So we were heartened to hear this week that one leading fund group is taking heed. Architas, the fund management arm of AXA Wealth, has overhauled the charging structure for its multi-asset passive funds

Customers who choose to invest in one of six passive funds, which range in risk from cautious to aggressive, will have to pay an initial charge of 2%, but a zero annual charge thereafter. Although there will be still be a small annual charge on the underlying tracker funds, it’s guaranteed to be no more than 0.2%, and the ongoing zero annual charge will encourage investors to hold for the long term and reward those who do so. 

Sensible Investing isn’t here to offer financial advice, still less to recommend specific funds, so this emphatically is not an endorsement of these particular funds. But Architas deserves congratulating on the step it’s taken, and other fund managers should follow its lead. 

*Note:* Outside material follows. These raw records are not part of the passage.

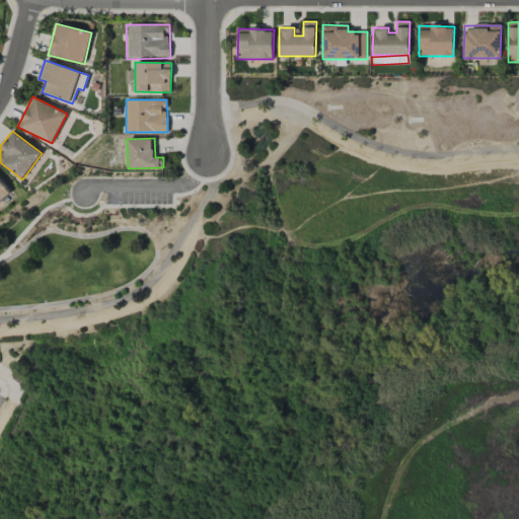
[(0,202),(11,193),(0,179),(0,202)]
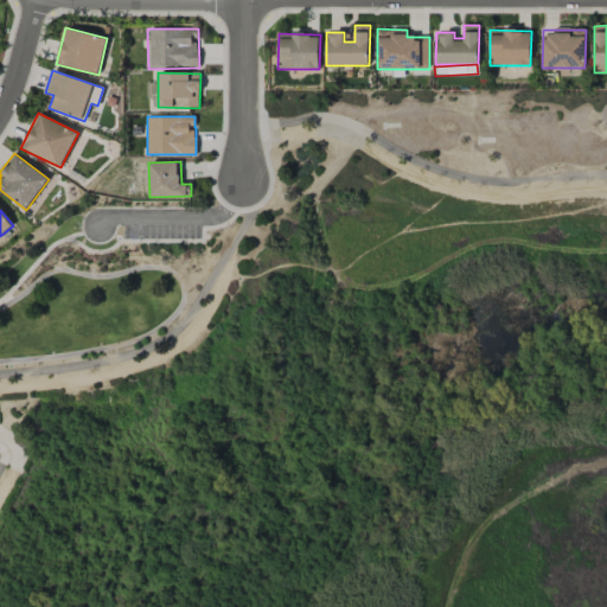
All buildings are outlined.
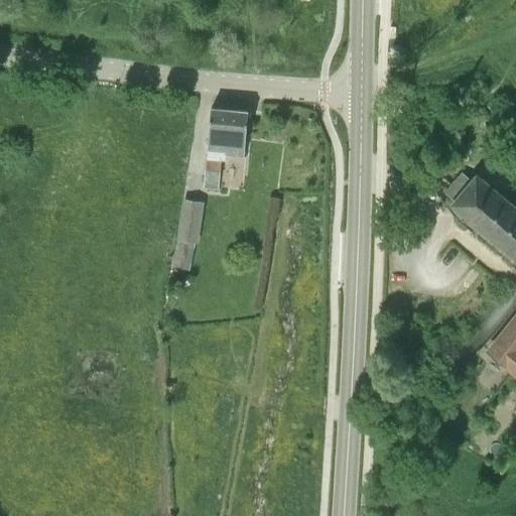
[(231,179),(234,155),(244,156),(248,110),(211,107),(210,127),(203,189),(208,189),(208,192),(225,195),(227,179),(231,179)]
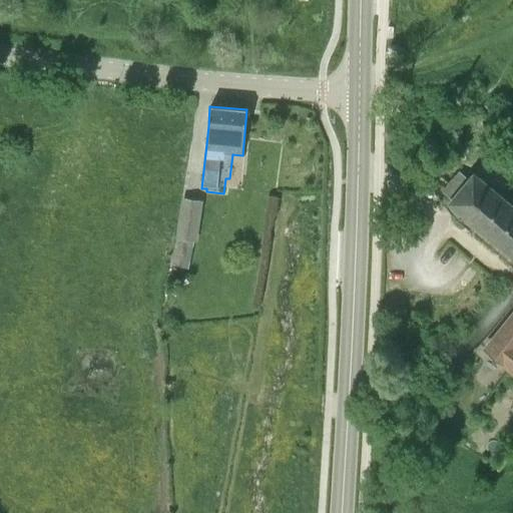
[(509,202),(489,186),(473,173),(450,201),(485,231),(509,202)]
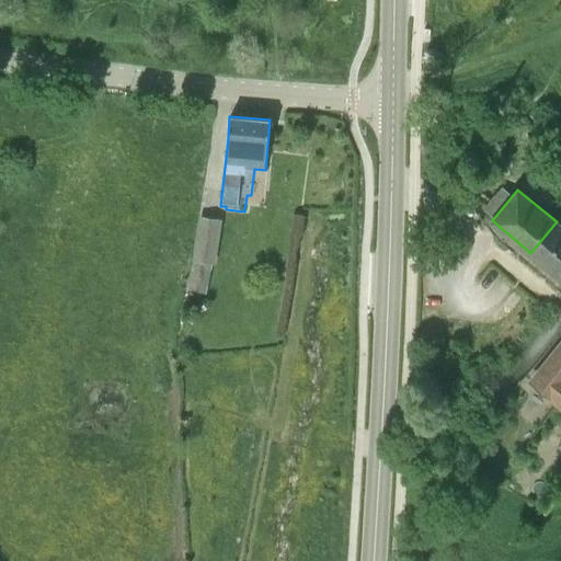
[(193,261),(191,267),(201,270),(195,290),(205,294),(210,272),(212,263),(215,264),(220,220),(199,218),(193,261)]
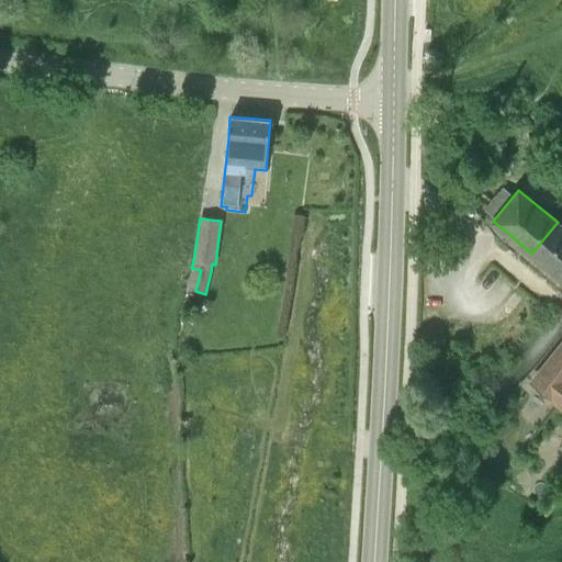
[(561,225),(558,222),(531,254),(561,279),(561,225)]
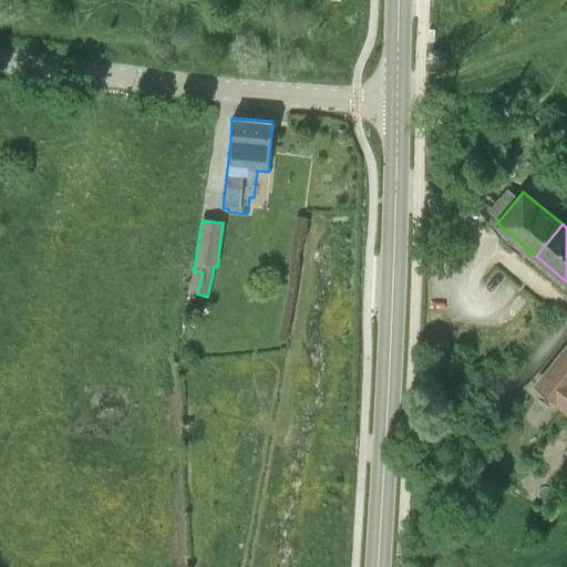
[(187,291),(197,294),(203,272),(193,270),(187,291)]
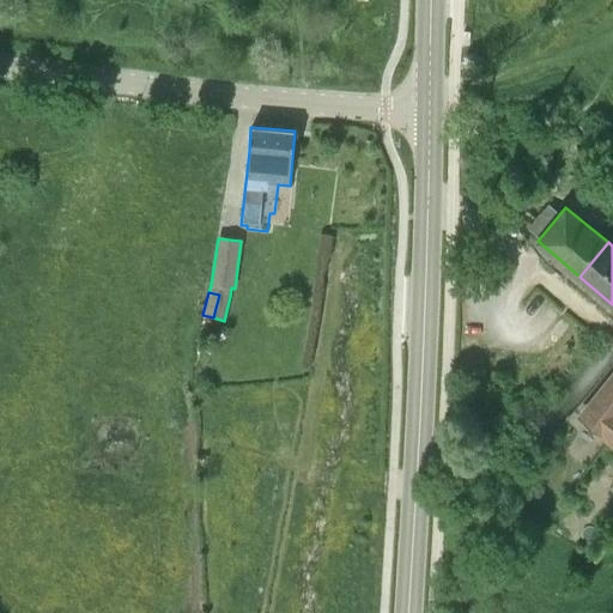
[(601,436),(612,420),(612,371),(578,416),(601,436)]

Just as banks and building societies reward savers for holding back on withdrawing their cash, so fund managers should incentivise investors to resist the temptation to bail out when the markets take fright, as they inevitably will. 

Staying the course is patently good for the investor - as that most famous of all investors, Warren Buffett, keeps reminding us. 

Because we’re human, we’re prone instead to cash in our chips when fearful, then pile in again when all seems rosy. Over the years, this over-trading ends up costing us a small fortune in charges. It’s far better to keep trading costs to a minimum, ride out the storms, and reap the rewards that patience invariably delivers. 

But taking a long-term perspective would surely benefit the industry too. Fund managers wouldn’t be giving themselves ulcers by chasing the short-term performance their bonuses depend on, and their employers would be spared the hassle and expense of the constant hiring and firing the system entails.

And, instead of continual fire-fighting, financial advisers could concentrate on getting to their know customers better and giving them the successful investing experience they deserve. 

Barring the brokers, long-term investing benefits everyone. So, well done, Architas, and let’s have more of the same, please.